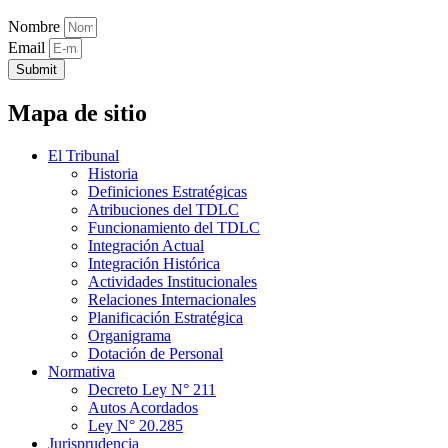
Nombre
Email
Submit
Mapa de sitio
El Tribunal
Historia
Definiciones Estratégicas
Atribuciones del TDLC
Funcionamiento del TDLC
Integración Actual
Integración Histórica
Actividades Institucionales
Relaciones Internacionales
Planificación Estratégica
Organigrama
Dotación de Personal
Normativa
Decreto Ley N° 211
Autos Acordados
Ley N° 20.285
Jurisprudencia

* What to work on: All lines from the one containing "Dotación de Personal" to the end of the records, both ends included, should be printed exactly and on their own.

* Solution for this task:
Dotación de Personal
Normativa
Decreto Ley N° 211
Autos Acordados
Ley N° 20.285
Jurisprudencia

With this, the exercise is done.